Friday brainstorming - part 1

1. Nice decoy from Goldman taking 30 executives which may match a total of 1 bil out of the 16 bil after they have diluted their employee numbers by all free lancers who are not receiving bonus by 4000 people.
The fact remains although moron Geithner said again yesterday that making a haircut was to complicated ( that's really bullshit - rather one of the most simple exercises to say you get only 60% ) - I am pretty sure if Goldman had had same exposure with Lehman they would still exist - that the Goldman bonus pool is purely financed by AIG plus without the full scale FED trading presents and backstops Goldman would be bankrupt. All the skills at core Goldman could not do that one on its own hence no bonus for anyone.

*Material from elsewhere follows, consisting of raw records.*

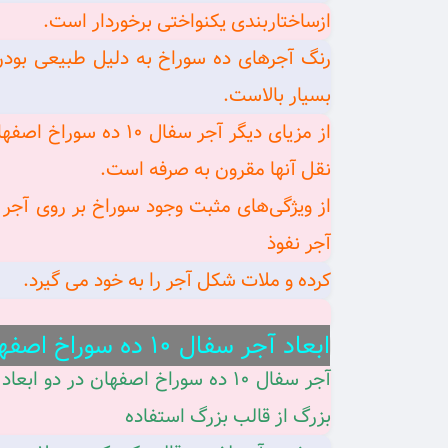
ازساختاربندی یکنواختی برخوردار است.
رنگ آجرهای ده سوراخ به دلیل طبیعی بودن
بسیار بالاست.
از مزیای دیگر آجر س
نقل آنها مقرون به ‌صرفه است.
از ویژگی‌های مثبت وجود سوراخ بر روی آجر
آجر نفوذ
کرده و ملات شکل آجر را به خود می گیرد.
ابعاد آجر سفال ۱۰ ده سوراخ اصفهان
آجر سفال ۱۰ ده سوراخ اصفهان در د
بزرگ از قالب بزرگ استفاده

2. No bear market has within the last 100 years turned around before it was on a PE basis at 8 or below except for the recent one which turned around at the evil 666 (SPX) with a PE of 13.5 and as I have stated a few times with a crazy occurrence ( manipulation prove) that at the low we had an ISEE of 220 ( 220 calls for 100 puts ratio - no capitulation could end like that). To some degree nobody will really complain ( a few bears might) as it stopped the capitulation short of full scale cleansing. Currently we trade 22 times trailing earnings ( approx. ) and for the insane case of 80$ for 2010 even 13.5 PE which is not cheap as well, taking the middle ground of 65$ at 16PE which is rather rich for a zero interest world. Not considering that this earnings are based on reality as financials make 14% of the SPX and have heavily inflated and massaged earnings. The other special effect on earnings comes from a weak Dollar which produced a severe fraction of the bottom line for many SPX firms. There are many one time effects which can not be sustained as the 2year/30year spread is at an extreme 3 decade high which is dangerous for the financing of US debt going forward if the Dollar does not rally. It is also crucial for the banks that the curve will get less steep as they must be losing money on the trade since the spread got wider constantly ( FED should have massive losses). Therefor it will come handy next year to let markets drop as the Bonds will benefit and the Dollar will rally so they can unwind those positions. One day we will wake up and see how big losses are on the FED MBS purchase programs but that is another story right now it helps the banks to unload their toxic stuff at artificially high prices That's the other fraud the FED is operating right now and will cost the taxpayer a few hundred billion which will not show up in the TARP(where it was supposed to before Paulson screwed the funds purpose) which is why Obama can now claim that the bailout did cost less- he is a real snake oil salesman.